そこでの議論の中味などは、これから展開される(確か2月に正式オープンとか)「変革の世紀」HPをご覧頂くとして、この日にちょっと考えたことを一言。
ワークショップのイントロダクションで、NHKが既に取材活動を進めている中から一部の素材を抜粋して紹介するビデオが上映されました。その中で、WTOの開催地の周辺に陣取って所謂グローバリズムに反対する活動(この活動のことは僕もよく分からなくてこれから勉強したいなと思っているのですが)を展開していたNGOの代表が「(WTOなどの)国際機関や先進国政府は、市民のために行動せず、多国籍企業の利益のために行動している。おかしな話だ」というような発言をしていました。この日は、何だかこの一言が僕の頭の中に一番残った気がします。
国民の生命を奪う恐ろしい病気の感染の危険よりも結果として自らのこれまでの政策の整合性やメンツなどの方を優先してしまうような行動に陥ってしまったどこかの官僚組織を引き合いに出すまでもなく、確かに、少なくとも現状の日本の政府組織の行動は、本当に「国民の幸福な生活」の実現に向けられているのかどうかよく分からない部分が大きすぎるということの再認識が一つ。
一方で、仮に政府が「国民の幸福な生活」の実現に向けて真剣に活動しようとするとして、では、その「国民の幸福な生活」って一体何?という疑問がもう一つ。
前者の問題を解決していく努力や方策を考えるには、まず後者の疑問に答えていくことが必要ですよね。最近はそこが何だかとっても難しいなと思っている次第です。先ほどのNGOの代表は、企業の利益を優先させる政府に疑問を呈していましたが、一方で、確かに自国の企業が多くの収益を上げ税金をたくさん稼いでくれないと、国としての活力(この定義も難しいわけですが)が失われ、政府の活動も手足を縛られてしまう、というのもやはり一つの真理でしょう。経済力が国にとって極めて重要な資源であることは確かな訳です。
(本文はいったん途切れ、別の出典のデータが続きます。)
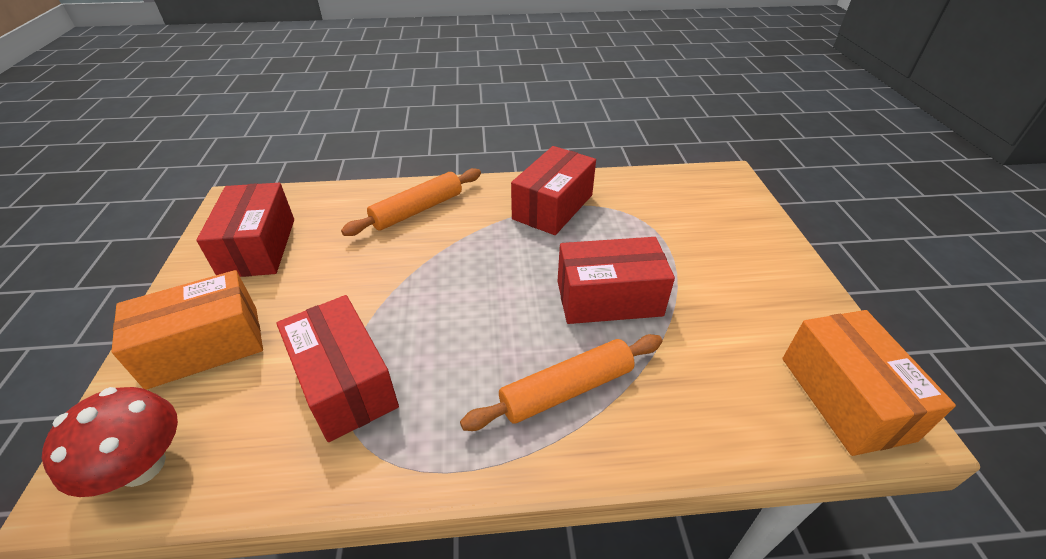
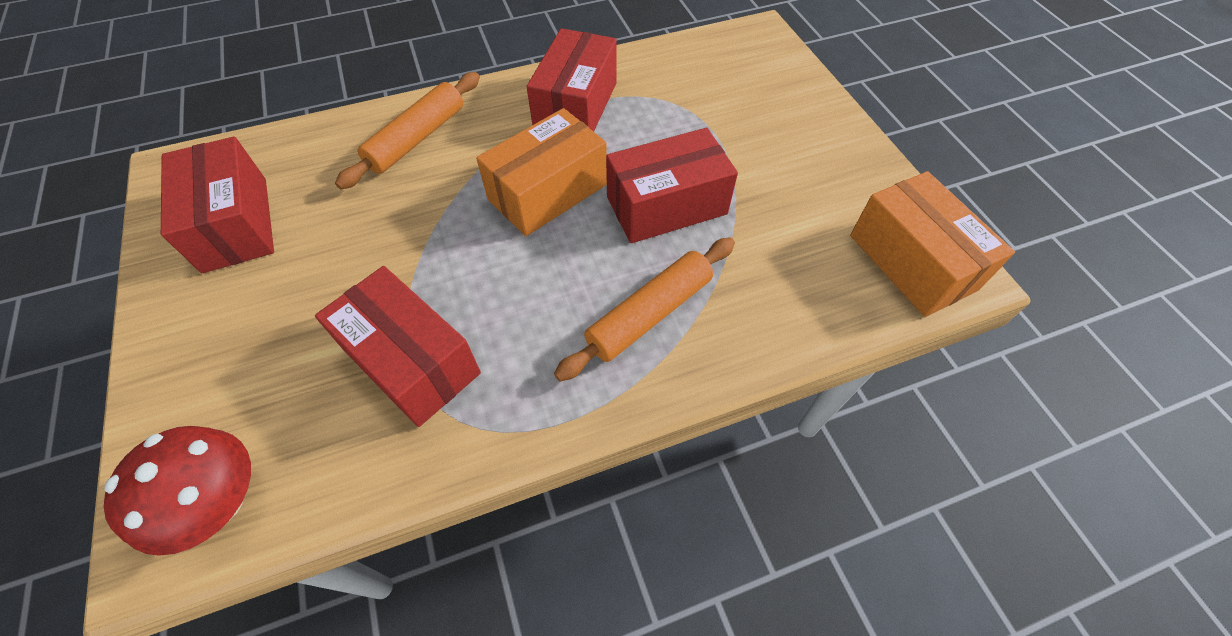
camera: 15 degrees left, 15 degrees up
(204, 346) = (226, 358): orange box -> orange box (547, 192)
一方で、経済力を高めて、経済競争に打ち勝っていくことだけが、本当に「国民の幸福な生活」につながるのかどうかという大きな問題がありますよね。昨年アメリカでおこってしまった「9.11」は、一国の経済繁栄と地球全体の平和や幸福とのバランスの問題を、あまりにハッキリとした形で世界中の人々の前に提示してしまっています。
果たして、政府は何に向かって進むべきなのか?そして、我々市民も、「みんなの役に立つ」ためには何に大きな価値をおいて活動していくべきなのか?昔から幼稚で浅薄な思考だけでフラフラと行動してしまってきている私ですが、それなりに今年はことのことをもっと考えてみたいなあと思っている次第です。